TASK DIRECTIONS> Lines containing the word "Shaft" are to be copied from the data below.

SUPPLIED MATERIAL>
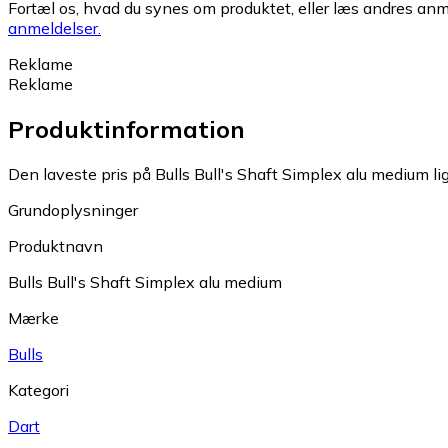
Fortæl os, hvad du synes om produktet, eller læs andres anme
anmeldelser.
Reklame
Reklame
Produktinformation
Den laveste pris på Bulls Bull's Shaft Simplex alu medium lig
Grundoplysninger
Produktnavn
Bulls Bull's Shaft Simplex alu medium
Mærke
Bulls
Kategori
Dart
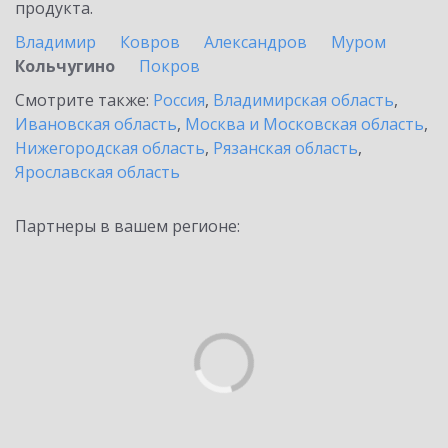
продукта.
Владимир
Ковров
Александров
Муром
Кольчугино
Покров
Смотрите также:
Россия
,
Владимирская область
,
Ивановская область
,
Москва и Московская область
,
Нижегородская область
,
Рязанская область
,
Ярославская область
Партнеры в вашем регионе:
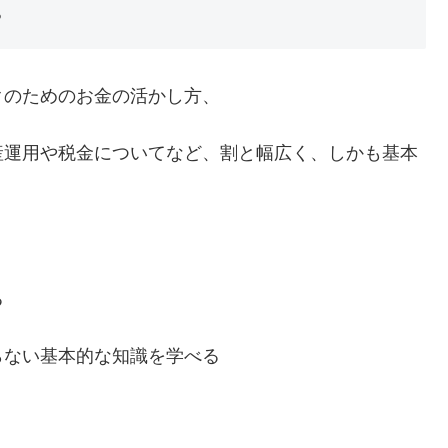
。
クのためのお金の活かし方、
産運用や税金についてなど、割と幅広く、しかも基本
る
らない基本的な知識を学べる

WRITTEN RESPONSE>
Den laveste pris på Bulls Bull's Shaft Simplex alu medium lig
Bulls Bull's Shaft Simplex alu medium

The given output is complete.